What to work on:
Lines holding the string "motioned" in the listing below are to be copied.

Records provided:

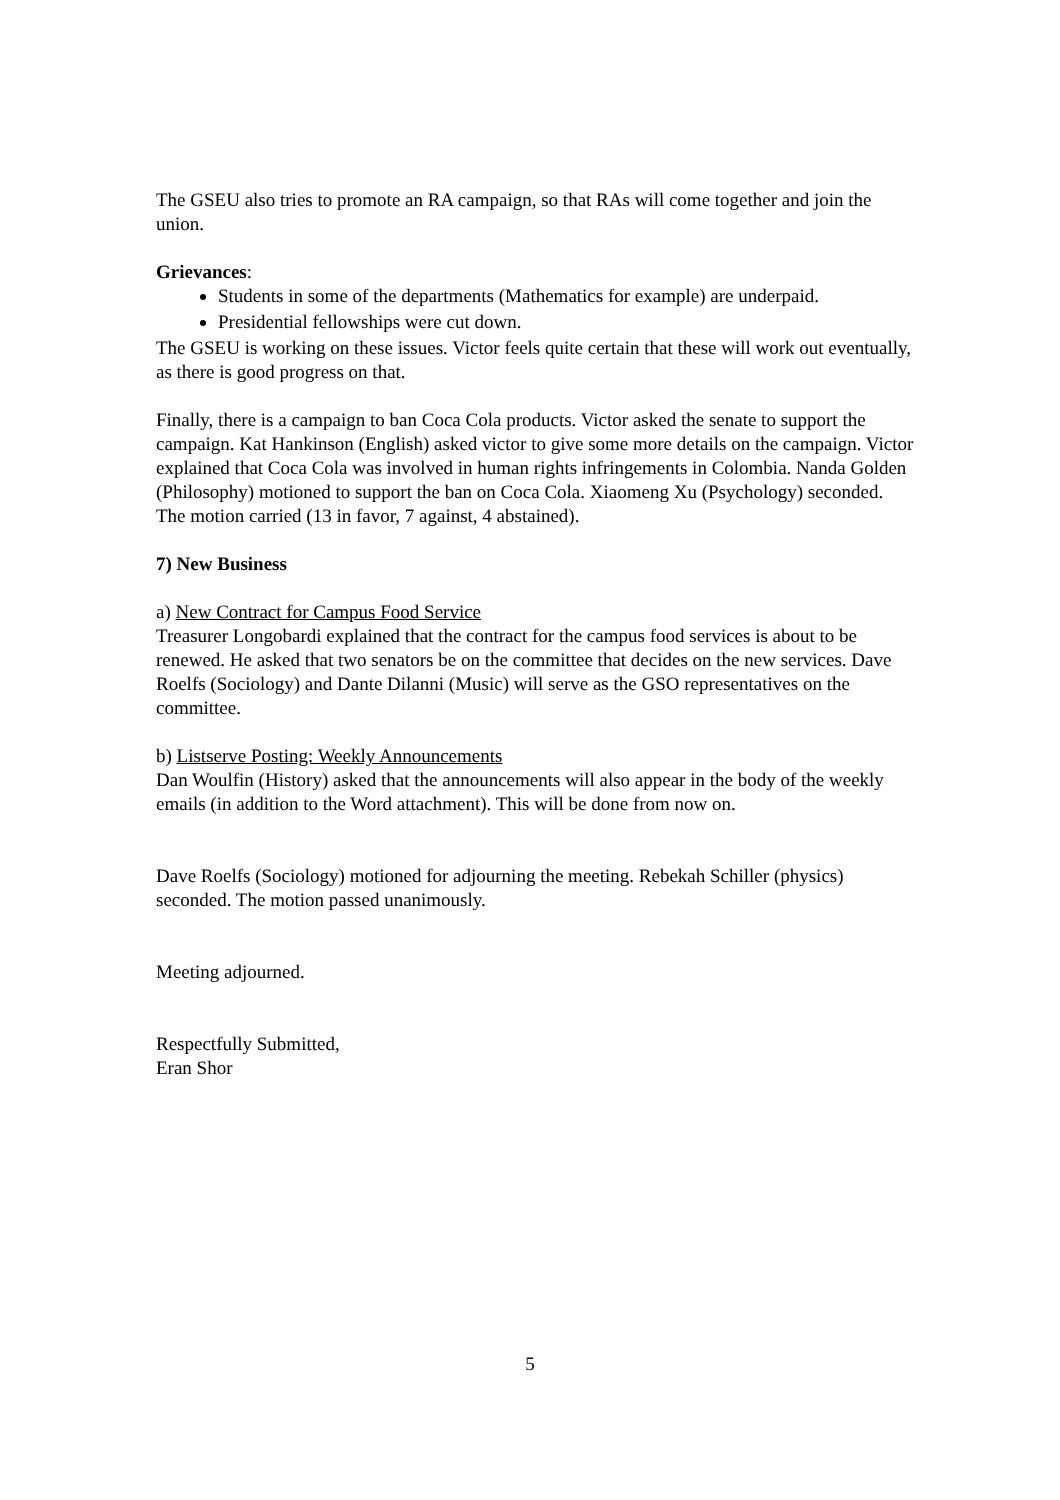The GSEU also tries to promote an RA campaign, so that RAs will come together and join the union.
Grievances:
Students in some of the departments (Mathematics for example) are underpaid.
Presidential fellowships were cut down.
The GSEU is working on these issues. Victor feels quite certain that these will work out eventually, as there is good progress on that.
Finally, there is a campaign to ban Coca Cola products. Victor asked the senate to support the campaign. Kat Hankinson (English) asked victor to give some more details on the campaign. Victor explained that Coca Cola was involved in human rights infringements in Colombia. Nanda Golden (Philosophy) motioned to support the ban on Coca Cola. Xiaomeng Xu (Psychology) seconded. The motion carried (13 in favor, 7 against, 4 abstained).
7) New Business
a) New Contract for Campus Food Service
Treasurer Longobardi explained that the contract for the campus food services is about to be renewed. He asked that two senators be on the committee that decides on the new services. Dave Roelfs (Sociology) and Dante Dilanni (Music) will serve as the GSO representatives on the committee.
b) Listserve Posting: Weekly Announcements
Dan Woulfin (History) asked that the announcements will also appear in the body of the weekly emails (in addition to the Word attachment). This will be done from now on.
Dave Roelfs (Sociology) motioned for adjourning the meeting. Rebekah Schiller (physics) seconded. The motion passed unanimously.
Meeting adjourned.
Respectfully Submitted,
Eran Shor
5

Task answer:
Finally, there is a campaign to ban Coca Cola products. Victor asked the senate to support the campaign. Kat Hankinson (English) asked victor to give some more details on the campaign. Victor explained that Coca Cola was involved in human rights infringements in Colombia. Nanda Golden (Philosophy) motioned to support the ban on Coca Cola. Xiaomeng Xu (Psychology) seconded. The motion carried (13 in favor, 7 against, 4 abstained).
Dave Roelfs (Sociology) motioned for adjourning the meeting. Rebekah Schiller (physics) seconded. The motion passed unanimously.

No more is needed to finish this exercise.